Government to consult on adding folic acid to flour to reduce birth defects
The Department for Health and Social Care has just announced a consultation on the mandatory fortification of flour with folic acid to prevent fetal abnormalities. A release on the department’s website says the consultation will launch in early 2019 and will “consider the evidence around folic acid fortification as well as the practicality and safety”.
Evidence from the Scientific Advisory Committee of Nutrition (SACN) suggests that expectant mothers can take folic acid during pregnancy to significantly reduce the risk of foetal abnormalities including:
spina bifida – where the membranes around the spine do not close properly and in some cases affect walking or mobility
anencephaly – where the majority of the brain never develops
Approximately 700 to 900 pregnancies are affected by neural tube defects each year in the UK.

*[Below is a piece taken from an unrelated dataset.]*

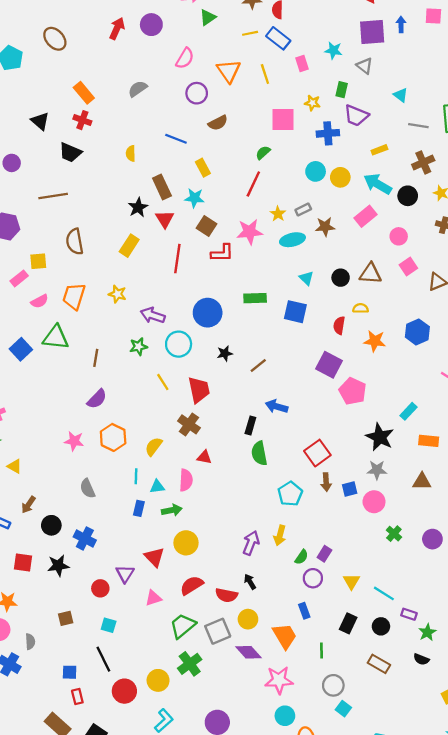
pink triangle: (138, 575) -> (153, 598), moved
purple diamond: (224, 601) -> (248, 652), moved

Women who are trying to become pregnant are advised to take a daily supplement of 400 micrograms of folic acid before they conceive and during the first 12 weeks of pregnancy. However, around half of pregnancies in the UK are unplanned, so many women are missing out on these nutrients early in their pregnancy.
Our health policy editor, Denis Campbell, reported on this issue earlier this month:
A host of government, NHS and advisory bodies support fortification, which already happens in more than 80 countries, including the US.
The move is also backed by medical royal colleges, including those representing professionals involved in babies’ and children’s health – obstetricians and gynaecologists, paediatricians and midwives. In the US there has been an estimated 23% reduction in neural tube defects (NTD) since folic fortification of flour was introduce in 1998.